What does this mean? Recall that the maximum-covariance and independent models are two extreme ends of a spectrum, so the true probability lies somewhere in between (although not necessarily right in the middle). So the true probability that Eden-Monaro keeps its bellwether streak going is somewhere between 48% and 74%, according to the betting markets. That means, at this stage, it’s more likely than not to stay a bellwether seat, but it’s very uncertain.

This is an interesting result since the betting odds in Eden-Monaro are currently favouring the Labor candidate Mike Kelly, despite the fact that overall the betting markets are pointing to a Labor defeat. If you made the mistake of treating probabilities inferred from betting odds as vote proportions, you would incorrectly conclude Eden-Monaro was on track to break its streak. Of course, we are still a long way from the election and things can change.

We’ll be looking at all kinds of other scenarios over the course of the campaign. Let us know if there’s one in particular you’d like us to look at.

Does covariance matter?

Leng and I had a really interesting exchange with Simon Jackman on Twitter yesterday. Me and my whopping eight followers (hi mum) would probably agree that I suck at Twitter. It became difficult to continue the discussion with the 140 character limit, so Leng and I thought we’d try and outline it here.
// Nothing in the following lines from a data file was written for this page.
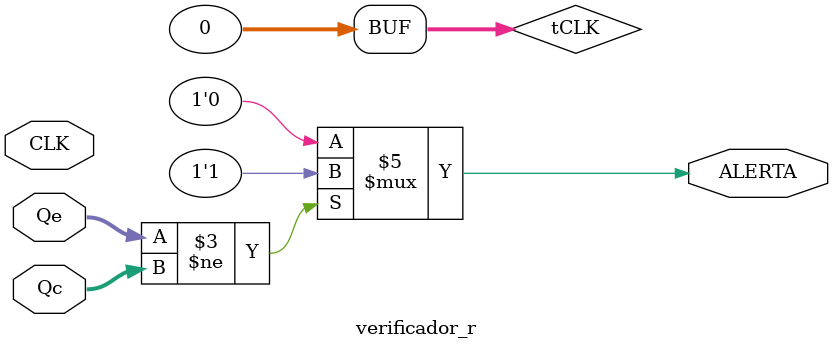
<source format=v>
  `timescale 1ns/1ps
/*Se encarga de comparar las señales de salida Q de los registros desplazables
de 32 bits, para verificar su funcionamiento entre el diseñado por descripcion
estructural respecto al por descripcion conductual.
Se toma en cuenta el retardo de la salida del registro por descripcion estructural
con respecto al flanco positivo del la señal del reloj (48 ns).
Pone el alto ALERTA indicando que no se cumple la equivalencia de operacion.
*/

module verificador_r (CLK, Qe, Qc, ALERTA);

  input CLK;
  input [31:0] Qe, Qc;
  integer tCLK;
  output reg ALERTA;

  always @ ( posedge CLK ) begin
    #48 tCLK <= 1'b1;
  end

  always @ ( tCLK ) begin
    if (Qe != Qc) begin
      ALERTA <= 1'b1;
      end else begin
      ALERTA <=1'b0;
      end
      tCLK <= 1'b0;
  end

endmodule //

</source>
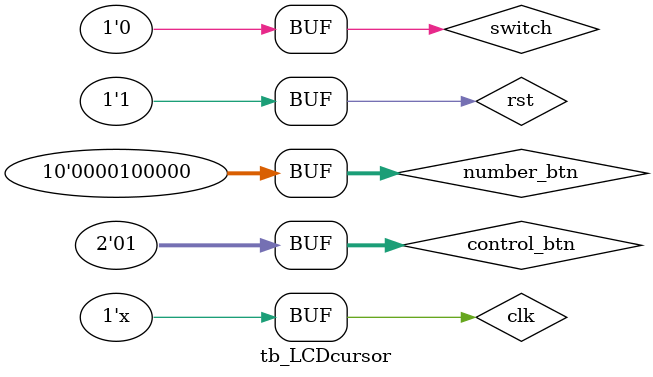
<source format=v>
`timescale 1us/1ns
module tb_LCDcursor();

reg rst, clk;
reg [9:0] number_btn;
reg [1:0] control_btn;
reg switch;

wire LCD_E, LCD_RS, LCD_RW;
wire [7:0] LCD_DATA;
wire [7:0] LED_out;

LCD_cursor L1(rst, clk, LCD_E, LCD_RS, LCD_RW, LCD_DATA, LED_out, number_btn, control_btn, switch);

initial begin
    clk <= 0;
    rst <= 0;
    number_btn <= 0;
    control_btn <= 0;
    switch <= 0;
    #10 rst <= 1;
    #10 rst <= 0;
    #10 rst <= 1;
    
    #1e+6 control_btn <= 2'b01;
    #1e+6 number_btn <= 10'b0010_0000_000;
    
    #1e+6 control_btn <= 2'b01;
    #1e+6 number_btn <= 10'b000_0100_000;
    
    end
    
     always begin
    #0.5 clk <= ~clk;
    end
    endmodule
    
    
    
    
</source>
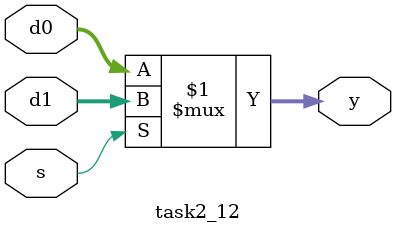
<source format=v>
module task2_12(
    input [3:0] d0,d1,
    input s,
    output [3:0] y
);

assign y = s ? d1 : d0;
endmodule
</source>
The discussion was about the importance or otherwise of modelling covariance between seats, in light of the extremely low probability of Labor victory (< 1%) implied by the seat-level betting data, when modelled assuming seats are independent. Leng and I have put a bit of effort into including this covariance in our model, and we think the very low implied probabilities of Labor victory are due to ignoring this covariance. Simon suggested, though, that the Efficient Market Hypothesis (EMH), were it to hold, implied the seats should be treated as independent.
Here’s what we think Simon’s saying:
1. Bettors can bet on any seat.
2. If they think that seats are NOT independent but move in certain directions together, then this will be reflected in how they bet.
3. How they bet affects the prices of each seat.
4. Assuming the EMH holds, the price of each seat then accurately represents the probability of a party winning that particular seat.
5. Built into that probability is any covariance that bettors think exists. Therefore, it is OK to assume independence because each seat’s probability already builds in any covariance.
We agree with 1-4, but disagree with 5. For a correlated multivariate Bernoulli distribution, the probabilities p_{1}, ..., p_{150} don’t uniquely define the covariances (although they do constrain the allowable choices of covariances). So even if the EMH holds, and p_{1}, ..., p_{150} are known exactly, these probabilities still imply a range for each covariance, rather than a single value. If the EMH holds, we would expect this range to include the true covariance, but we don’t have enough information to define it exactly.
With a little algebra, you can show that for any set of seat probabilities, choosing all covariances to be zero (i.e., consistent with assuming independent) is always within the valid range of choices for covariances. But this doesn’t mean it’s the right choice. Indeed, there are good reasons to think that there are significant correlations between many seats. And if we choose valid non-zero covariances, the seat-level betting data imply a much more realistic probability of Labor victory (as much as 34% using odds from August 6), that is in better agreement with national-level betting odds.
We hope we haven’t misrepresented Simon’s views about the role of EMH in making the independence assumption. Hopefully we can clear this up and better understand the proper role of covariance in making predictions using betting markets.